Is there a way to calculate absurdly high powers?

Question

Could it be at all possible to calculate, say, $2^{250000}$, which would obviously have to be written in standard notation? It seems impossible without running a program on a supercomputer to work it out.

Answer 1

The basic idea is the following: If $k \in \mathbf N$ is even, say $k = 2m$ we have $$ 2^k = 2^m \cdot 2^m $$ if $k = 2m +1$ is odd, then $$ 2^k = 2^{2m} \cdot 2 $$ That is, we need two routines, one for squaring a number and one for doubling a number (in standard notation).
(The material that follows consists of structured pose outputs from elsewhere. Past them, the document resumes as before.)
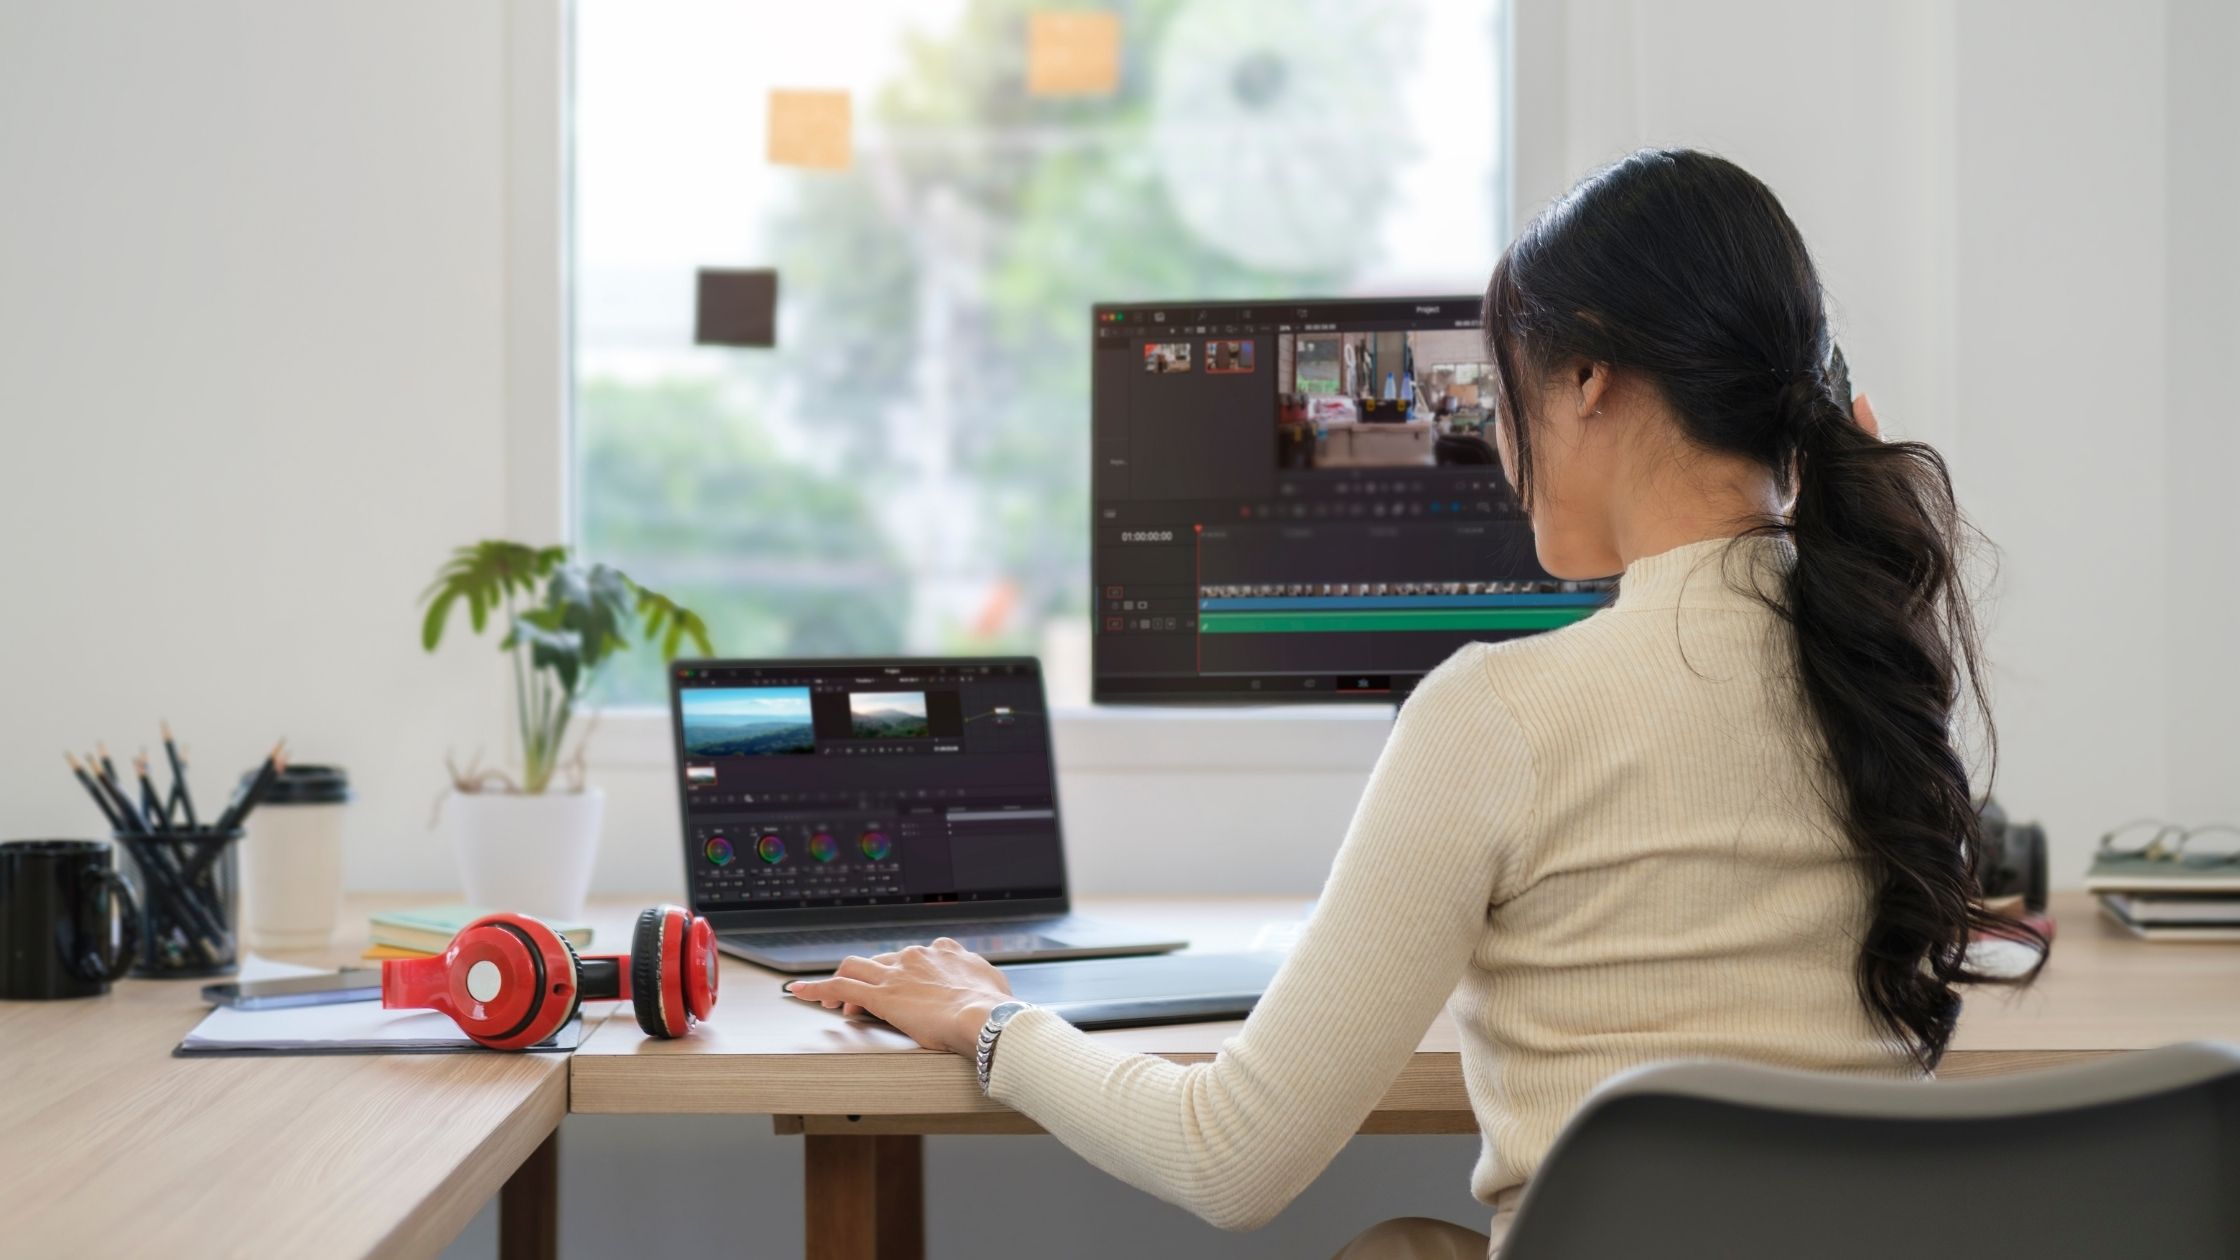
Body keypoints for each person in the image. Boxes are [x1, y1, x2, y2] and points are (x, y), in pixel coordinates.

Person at [786, 149, 2046, 1257]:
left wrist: (994, 1022)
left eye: (1503, 397)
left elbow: (1227, 1158)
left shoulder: (1500, 714)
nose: (1500, 453)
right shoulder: (1878, 679)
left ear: (1588, 379)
This is doable on almost every computer. Now we start with 2, doing the steps \begin{align*} 2 &\leadsto 2^2 \text{ squaring}\\ &\leadsto 2^3 \text{ doubling}\\ &\leadsto 2^6 \text{ squaring}\\ &\leadsto 2^7 \text{ doubling}\\ &\leadsto 2^{14} \text{ squaring}\\ &\leadsto 2^{15} \text{ doubling}\\ &\leadsto 2^{30} \text{ squaring}\\ &\leadsto 2^{60} \text{ squaring}\\ &\leadsto 2^{61} \text{ doubling}\\ &\leadsto 2^{122} \text{ squaring}\\ &\leadsto 2^{244} \text{ squaring}\\ &\leadsto 2^{488} \text{ squaring}\\ &\leadsto 2^{976} \text{ squaring}\\ &\leadsto 2^{1952} \text{ squaring}\\ &\leadsto 2^{1953} \text{ doubling}\\ &\leadsto 2^{3906} \text{ squaring}\\ &\leadsto 2^{7812} \text{ squaring}\\ &\leadsto 2^{15624} \text{ squaring}\\ &\leadsto 2^{15625} \text{ doubling}\\ &\leadsto 2^{31250} \text{ squaring}\\ &\leadsto 2^{62500} \text{ squaring}\\ &\leadsto 2^{125000} \text{ squaring}\\ &\leadsto 2^{250000} \text{ squaring}\\ \end{align*} That is, this can be done in "not so many" multiplications.

Answer 2

You can get pretty good approximations, but the actual calculation is difficult. For instance $$2^{250000} = (2^{10})^{25000} = (1024)^{25000} \approx (10^3)^{25000} \approx 10^{75000}$$ Which you can write out pretty easily. This is a fairly decent estimate (Wolfram gives $10^{75257.49891599528}$) You could also write the number in binary if that suits you, which is a $1$ followed by $250000$ $0$'s.

Answer 3

Yes. Logarithm and multiplication. Use the log law $$\log(a^b) = b\log(a)$$and your exponentiation becomes $$\exp(b\log(a))$$

Answer 4

When I was young ( not so many years ago) there was not home computers and I was trained to do such kind of calculations using the ''logarithm table'', a little book from which it was possible to find the logarithms (in base $10$) of numbers.

This was the way to make calculations before computers! And it also works today!

So for your calculation we can do:

$$ \log_{10}\left(2^{250000} \right)=250000 \times \log_{10} 2 $$

From my tables I found $\log_{10} 2=0.3010299$ (clearly the problem is the precision that is limited by the number of digits in the tables, but for this purpose $7$ digits seems sufficient).

So, with a simple multiplication we have:

$$ 2^{250000} \approx 10^{75257.475}=\left(10^{10000}\right)^{7.5257475} $$ Or, as suggested by @mathmandan (thanks!): $$ 2^{250000} \approx 10^{75257.475}=10^{75257}\times 10^{0.475} $$ and my ''magic tables'' say that $10^{0.475}\approx 2.9853826$.

Answer 5

As big numbers go, 2^250000 is actually small. A simple program in Ruby calculates it in a few tenths of a second:

puts 2**250000

Run it with ruby -e in a command prompt, if you have Ruby. Takes more time to display the result than to calculate it.

For really big numbers, please see

• Large numbers (Wikipedia)
• Googology Wiki
• Sbiis Saibian's Large Number Site

Answer 6

It's possible and easy. I've put the result at http://pastebin.com/CcT5yWVS.

Exponentiation by squaring is useful for this.